Characterization of a novel Duchenne muscular dystrophy conditional mouse model


Pre-Clinical Research

Poster Number: S39


Muthukumar Karuppasamy, PhD, University of Alabama at Birmingham, Katherine English, BS, Division of Neurology, Department of Pediatrics, University of Alabama at Birmingham, Jeffrey Widrick, PhD, Boston Children's Hospital, Louis Kunkel, PhD, Boston Children's Hospital, Matthew Alexander, PhD, University of Alabama at Birmingham

Background: Duchenne muscular dystrophy (DMD) is an X-linked muscle-wasting disorder characterized by muscle weakness, cardiac arrhythmia, and respiratory weakness due to the mutations in the DMD gene resulting in a non-functional dystrophin protein. DMD predominantly affects 1:5000 males, although female carriers can show symptoms due to incomplete X-inactivation. Currently, many DMD animal models exist, but no effective conditional models to study the consequences of dystrophin loss in a tissue and temporal manner exist. Subsequently, we generated and analyzed a conditional Dystrophin fl52/Y; human alpha-skeletal actin muscle knockout (Dmd fl52/Y; HSA mKO) model by targeting exon 52 deletion in the Dystrophin gene to study the consequences of dystrophin loss in skeletal muscle lineages. The generated DMD mouse model ablates dystrophin protein expression after mating with a Cre recombinase transgenic mouse under the control of HSA promoter element that is restricted to the skeletal muscle.

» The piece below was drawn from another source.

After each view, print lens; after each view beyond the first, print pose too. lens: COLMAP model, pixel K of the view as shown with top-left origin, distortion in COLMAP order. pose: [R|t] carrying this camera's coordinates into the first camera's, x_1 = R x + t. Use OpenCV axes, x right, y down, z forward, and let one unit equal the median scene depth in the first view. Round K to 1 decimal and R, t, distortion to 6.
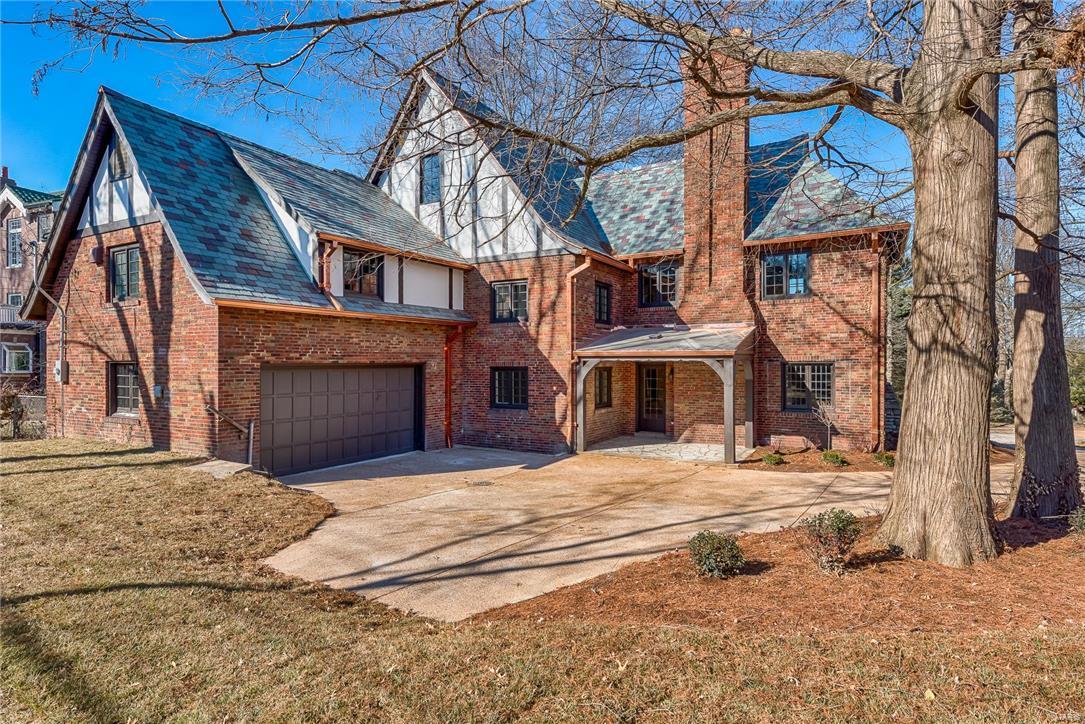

Hypothesis: Deletion of dystrophin exon 52 in skeletal muscle is hypothesized to result in a severe phenotype recapitulating that observed in the mdx52 mouse model. The generated conditional DMD mKO mouse may have impaired locomotor activity, muscle architecture, pathophysiology, cardiac and respiratory systems similar to other mdx strains.

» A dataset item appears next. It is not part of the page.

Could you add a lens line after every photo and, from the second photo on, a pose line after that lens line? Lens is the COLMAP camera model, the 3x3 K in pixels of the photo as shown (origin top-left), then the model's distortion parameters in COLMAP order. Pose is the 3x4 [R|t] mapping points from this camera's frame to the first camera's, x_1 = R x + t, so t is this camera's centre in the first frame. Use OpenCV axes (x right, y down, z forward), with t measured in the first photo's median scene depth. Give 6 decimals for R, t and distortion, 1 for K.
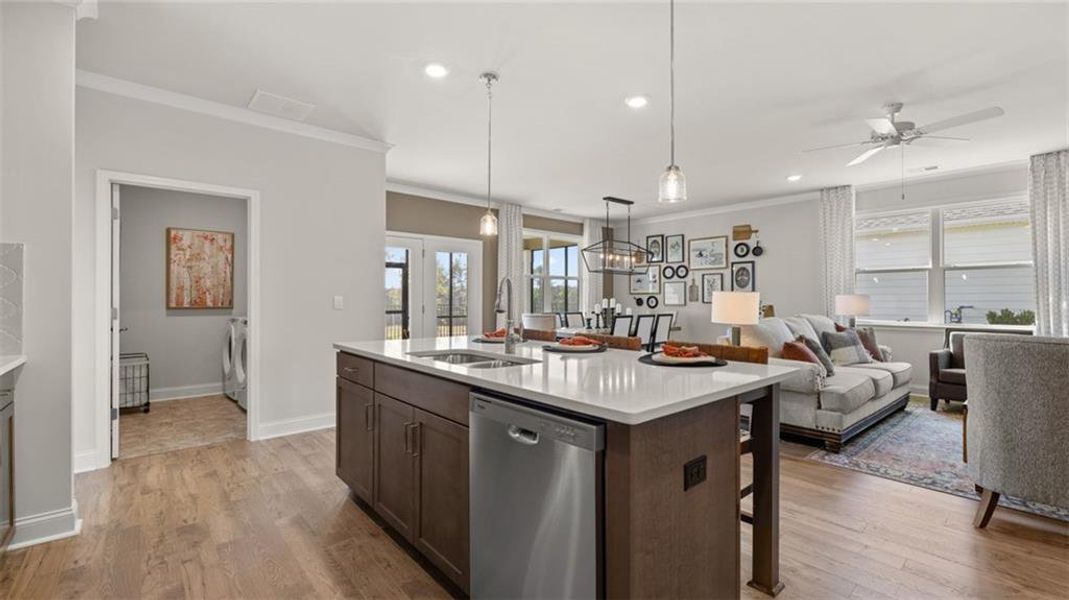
lens RADIAL K [[448.3, 0, 532.9], [0, 448.3, 300.2], [0, 0, 1]] dist [-0.002337, -0.000331]
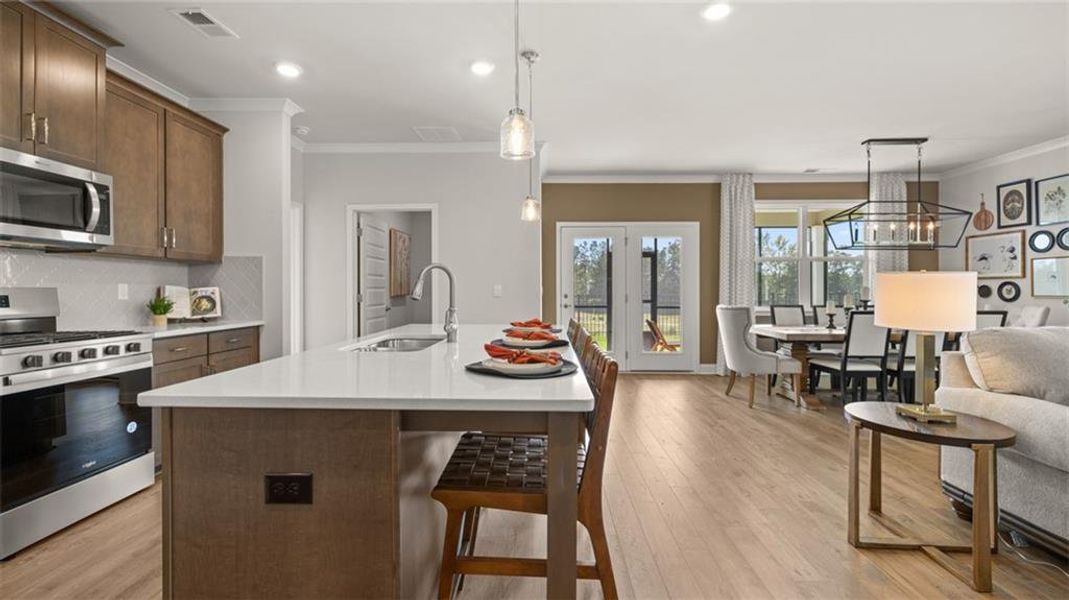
lens RADIAL K [[448.7, 0, 534.7], [0, 448.7, 289.7], [0, 0, 1]] dist [-0.000025, -0.000351]
pose [[0.736235, -0.001583, -0.676724, 0.235742], [0.000734, 0.999999, -0.001540, 0.002315], [0.676725, 0.000638, 0.736235, 0.127176]]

Methods: Using Cre/LoxP recombination system and CRISPR editing approach, we generated Dmd flox52/Y that was mated to an HSA-Cre+ mouse model. The resulting Dmd mKO mice have been assessed using histopathological, phenotypical, functional and biochemical assays based on TREAT-NMD standard operating protocols (SOPs) for mdx mouse models.

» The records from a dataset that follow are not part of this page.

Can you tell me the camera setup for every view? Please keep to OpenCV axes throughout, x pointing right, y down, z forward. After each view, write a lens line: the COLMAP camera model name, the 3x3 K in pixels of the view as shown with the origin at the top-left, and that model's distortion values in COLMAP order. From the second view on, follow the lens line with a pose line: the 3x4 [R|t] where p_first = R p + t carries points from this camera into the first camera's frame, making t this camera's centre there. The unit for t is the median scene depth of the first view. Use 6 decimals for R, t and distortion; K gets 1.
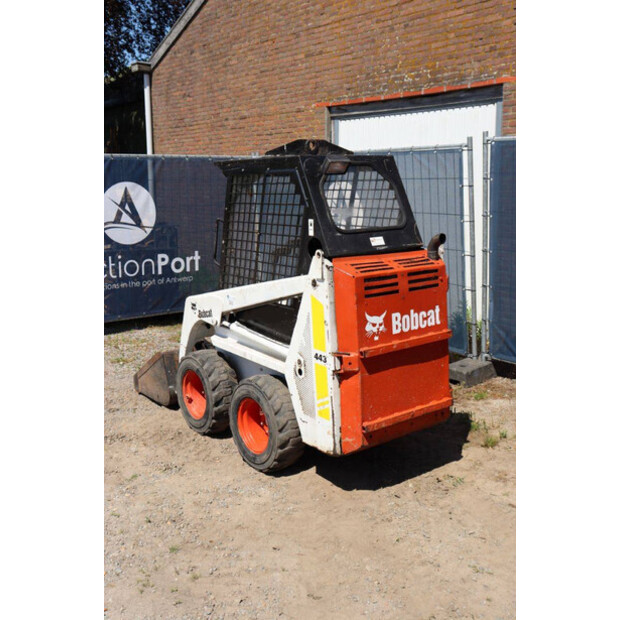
lens RADIAL K [[681.8, 0, 307.7], [0, 681.8, 309.9], [0, 0, 1]] dist [-0.015048, 0.000000]
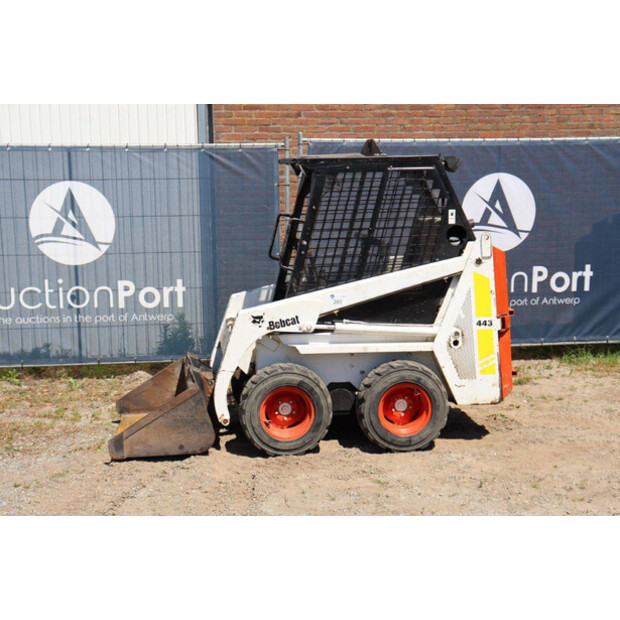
lens RADIAL K [[1029.2, 0, 320.0], [0, 1029.2, 299.3], [0, 0, 1]] dist [0.172892, 0.000000]
pose [[0.487741, -0.101700, 0.867044, -1.598934], [0.171555, 0.984991, 0.019029, -0.052328], [-0.855966, 0.139465, 0.497868, 0.319838]]
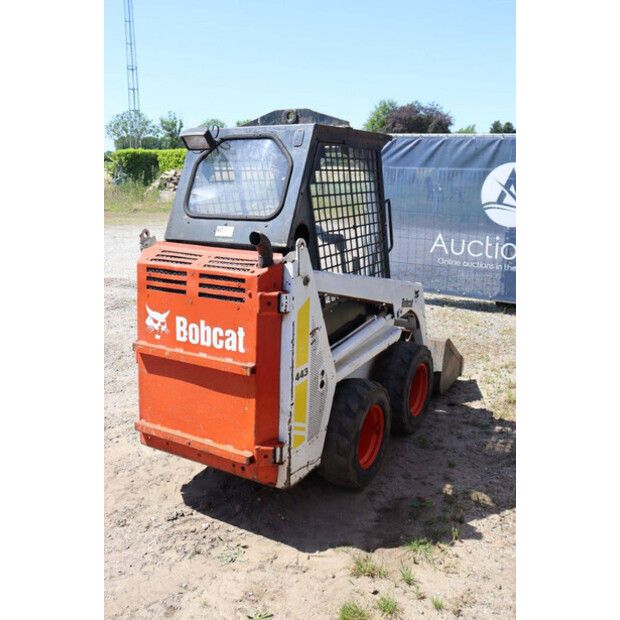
lens RADIAL K [[586.9, 0, 309.4], [0, 586.9, 309.9], [0, 0, 1]] dist [-0.089885, 0.000000]
pose [[0.381825, 0.239426, -0.892684, 0.789982], [-0.184807, 0.966136, 0.180079, -0.154493], [0.905569, 0.096215, 0.413143, 0.809712]]
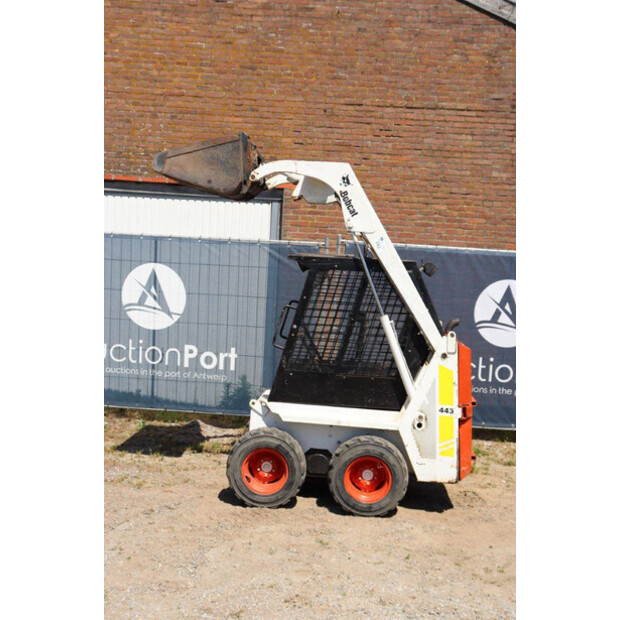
lens RADIAL K [[813.4, 0, 307.5], [0, 813.4, 313.7], [0, 0, 1]] dist [0.061921, 0.000000]
pose [[0.642350, -0.005055, 0.766395, -1.326466], [0.084570, 0.994339, -0.064324, -0.038339], [-0.761731, 0.106132, 0.639141, 0.144169]]
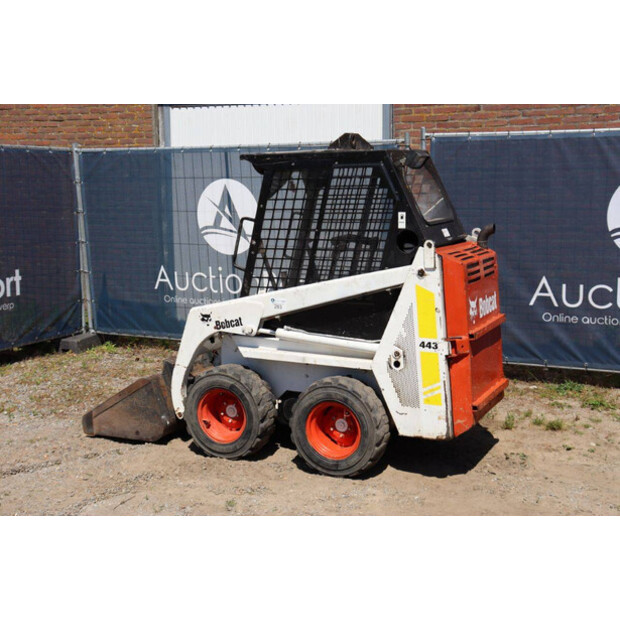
lens RADIAL K [[913.8, 0, 314.8], [0, 913.8, 304.1], [0, 0, 1]] dist [0.108637, 0.000000]
pose [[0.891208, -0.062078, 0.449326, -0.710830], [0.087799, 0.995465, -0.036613, 0.041542], [-0.445015, 0.072081, 0.892617, -0.152589]]
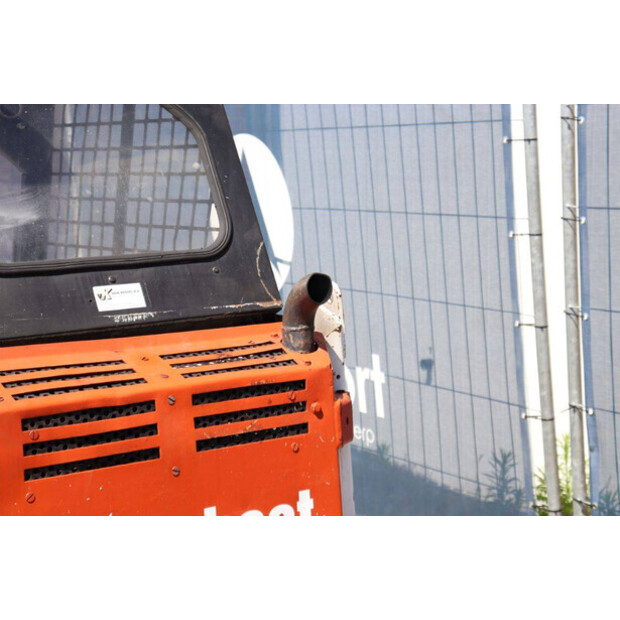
lens RADIAL K [[1464.4, 0, 320.3], [0, 1464.4, 310.3], [0, 0, 1]] dist [0.434144, 0.000000]
pose [[0.999405, -0.001821, -0.034437, 0.224677], [-0.000833, 0.997037, -0.076913, -0.038878], [0.034475, 0.076896, 0.996443, 0.284486]]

Results: Phenotypic analysis of these conditional Dmd mKO mice revealed a significant decline in locomotor activity and reduced muscle force, motor and muscular function. The histochemical analysis revealed an increase in centralized myonuclei and fibrotic area similar to mdx mice. Immunoassays including western blot and immunohistochemistry confirmed low expression levels of dystrophin in skeletal muscles of Dmd mKO mice.

Conclusions: This conditional Dmd mKO mouse model may yield invaluable insight into DMD disease pathology and possess similar phenotype found in DMD patients. The generated mouse model could be advantageous in preclinical, dystrophin gene therapy, and exon-skipping replacement studies.